Maybe I’m missing something here, but in the __iter__ function, shouldn’t
targets = targets[indices]
or similar, rather than what we currently have:
targets = targets[self.rank:self.total_size:self.num_replicas]
otherwise don’t we just leave indicies hanging in the breeze and not doing anything? Just realised we still need a way to map the selected targets back to the original dataset indicies. I will post when I have something…

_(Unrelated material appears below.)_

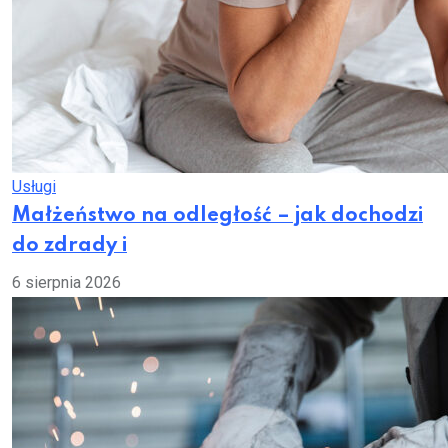
Usługi
Małżeństwo na odległość – jak dochodzi
do zdrady i
6 sierpnia 2026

thanks again for your awesomeness
Yes, you are probably right. indices
has already the extra samples and also is already subsampled, so that it should be used instead of indexing the targets
directly.
I’ll observe the linked issue on GitHub, as it should provide a cleaner way of implementing this behavior.
thanks, I just looked at linked issue, and agree that it is exactly what I was looking for. It looks like it is not ready yet. so here is what I will use in the meantime …
def __iter__(self):
# deterministically shuffle based on epoch
g = torch.Generator()
g.manual_seed(self.epoch)
if self.shuffle:
indices = torch.randperm(len(self.dataset), generator=g).tolist()
else:
indices = list(range(len(self.dataset)))
# add extra samples to make it evenly divisible
indices += indices[:(self.total_size - len(indices))]
assert len(indices) == self.total_size
# subsample
indices = indices[self.rank:self.total_size:self.num_replicas]
assert len(indices) == self.num_samples
# get targets (you can alternatively pass them in __init__, if this op is expensive)
targets = self.dataset.targets
# select only the wanted targets for this subsample
targets = torch.tensor(targets)[indices]
assert len(targets) == self.num_samples
# randomly sample this subset, producing balanced classes
weights = self.calculate_weights(targets)
subsample_balanced_indicies = torch.multinomial(weights, self.num_samples, self.replacement)
# now map these target indicies back to the original dataset index...
dataset_indices = torch.tensor(indices)[subsample_balanced_indicies]
return iter(dataset_indices.tolist())
Interesting thread.
If we want to do a simple random sampler, wouldn’t something like this work? We just take a random sample of our whole dataset on point of dataset creation, than wrap our Dataset class in DistributedSampler, which would take care of splitting it among processes?
We make reload of the Dataset every epoch so a new sample is drawn.
class Dataset():
def __init__(self, seed, sample_size, *args, **kwargs):
random.seed(seed)
random.shuffle(self.ids)
self.ids = self.ids[:sample_size]
dataset = Dataset()
dataset = torch.utils.data.distributed.DistributedSampler(dataset)
This Dataset
would sample the same data points in each process wouldn’t it?
The original DistributedSampler
will split the indices such that each process would draw its own samples.